– Viegiä händy pihale![45] – приказала она звонким голосом.
Дядя Гигорий перевел. Собрались быстро. В избе у повара Петрушки вовсю кипела в двух медных котлах вода, а в русской печи настаивались таинственные травы и снадобья, что привезла с собой Илма, и непривычный, пряный запах их был приятен. Во дворе, прямо на середине его, бросили две колоды, на которые уложили несколько саженных досок. Их застелили всяким тряпьем, сверху этот стол дядя Григорий накрыл сложенным вчетверо парусом с купеческого корабля. На другом, сложенном таким же образом парусе, Солдат и Иван Копейка, ругаясь и пыхтя в низких дверях избы, вытаскивали атамана Василия. Его положили на топчан. Василий тихо постанывал и мотал головой. По приказу Илмы из избы вынесли скамейку и поставили рядом с топчаном. На скамейку Илма с поваром вынесли горшки с отварами и котлы с кипятком. Туесок с котомкой она положила рядом. День начал клониться к вечеру, и комары, до сих пор ленивые, бодро затрубили в прохладном воздухе. Поговорив о чем-то в полголоса с Илмой, дядя Гриша велел всем оставаться рядом.
– Может очнуться с боли Василий, тогда держать придется, – пояснил он мужикам. – А ты, Алексей, будь с нею рядом. Я, ежели что, перетолмачу. Ну, с Богом!
Все смолкли и жадно следили за тем, что будет. Илма развела в чашке с теплой водой белесоватый порошок. Дядя Гриша обменивался с ней короткими фразами.
– Лешка, подыми голову атаману! Держи прямо. Я руки ему подержу на случай, – обратился он к Алешке.

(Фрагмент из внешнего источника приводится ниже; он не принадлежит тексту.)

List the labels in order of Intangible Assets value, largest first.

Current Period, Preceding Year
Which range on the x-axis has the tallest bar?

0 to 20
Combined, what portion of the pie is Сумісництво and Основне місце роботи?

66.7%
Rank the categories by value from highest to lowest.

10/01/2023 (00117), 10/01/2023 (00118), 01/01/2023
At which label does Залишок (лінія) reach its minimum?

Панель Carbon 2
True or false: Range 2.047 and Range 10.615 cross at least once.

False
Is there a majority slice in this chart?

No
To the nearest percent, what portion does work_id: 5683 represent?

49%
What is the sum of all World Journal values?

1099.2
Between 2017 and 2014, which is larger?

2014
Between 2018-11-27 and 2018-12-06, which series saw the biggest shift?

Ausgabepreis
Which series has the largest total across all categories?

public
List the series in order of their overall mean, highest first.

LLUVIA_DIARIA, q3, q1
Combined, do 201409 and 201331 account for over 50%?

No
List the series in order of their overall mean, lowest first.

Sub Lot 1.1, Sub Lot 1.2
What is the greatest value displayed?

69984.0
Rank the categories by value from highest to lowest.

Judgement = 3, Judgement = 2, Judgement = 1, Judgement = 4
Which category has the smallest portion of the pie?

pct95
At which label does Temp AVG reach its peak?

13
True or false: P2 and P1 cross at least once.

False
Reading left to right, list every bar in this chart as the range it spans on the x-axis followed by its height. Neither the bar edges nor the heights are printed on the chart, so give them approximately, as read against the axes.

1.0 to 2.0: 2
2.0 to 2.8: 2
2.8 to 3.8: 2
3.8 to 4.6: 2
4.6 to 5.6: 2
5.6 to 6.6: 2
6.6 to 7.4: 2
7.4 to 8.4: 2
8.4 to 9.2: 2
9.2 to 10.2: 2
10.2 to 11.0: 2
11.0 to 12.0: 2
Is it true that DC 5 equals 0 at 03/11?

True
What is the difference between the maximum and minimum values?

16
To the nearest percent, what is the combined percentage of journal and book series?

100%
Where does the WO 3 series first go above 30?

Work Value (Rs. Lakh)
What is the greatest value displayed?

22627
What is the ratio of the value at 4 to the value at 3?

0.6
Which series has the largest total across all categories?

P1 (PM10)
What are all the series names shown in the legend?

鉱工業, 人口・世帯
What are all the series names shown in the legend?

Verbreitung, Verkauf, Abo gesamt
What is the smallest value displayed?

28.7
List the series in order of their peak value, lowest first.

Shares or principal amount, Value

Алешка с некоторым страхом подсунул руки под голову Василия и приподнял ее. Голова атамана была тяжела так, что Алешка подивился этой тяжести. Тряпки, которыми была обмотана рана, пропитались сукровицей и гноем. Алешка старался не смотреть на них.
– Ничего, привыкай! Что нос воротишь! – засмеялся дядя Григорий. Илма влила содержимое чашки в рот атамана, и тот, едва не захлебнувшись, захрипел и замотал головой.
– Kai, kuldaine, kai![46] – приговаривала девчонка. – Vähäine tirpa, nygöi terväh kebjenöy![47]
Василий на несколько мгновений открыл мутные глаза и медленно закрыл. Дыхания почти не было слышно.
– Не умер ли? – спросил Илму Григорий. – Руки ослабли. Надо бы жилу на шее пощупать.
– Da elävy häi on, Risti-diädö. Tämän poroškan muamo sai Moskovas kupsois[48], – пояснила Илма. – Se on persidskoi. Kus se on, minä en tiijä. Gu enämbiä sidä andua, sit ristikanzu uinuou i ei nouze. A muga hot’ pualikal nygöi sidä lyö, häi ei ellendä![49]
– Во, ребята, – повернул голову дядя Григорий к хлопающим глазами мужикам, – а мне сказывал один немец, как ихние лекаря пули в человеке ковыряют. Лекарь молотком деревянным по голове – тресь! А потом потроши его себе, пока снова в память не придет, да не заорет.
Мужики кивали бородами да перешептывались, тыча пальцами в атамана. Илма из горшочка полила присохшие к голове Василия тряпки зеленоватым травяным раствором и, немного погодя, стала потихоньку отдирать их слой за слоем, снова и снова поливая перевязку. Она вся преобразилась. Губы ее были плотно сжаты, глаза сузились почти хищно и наполнились темной голубизной. Она не замечала ничего кругом, поглощенная своей работой.
49
Он персидский. Уж где это, я не знаю. Если много его дать, то человек уснет и не проснется. А так, хоть палкой его сейчас бей, он и не почувствует!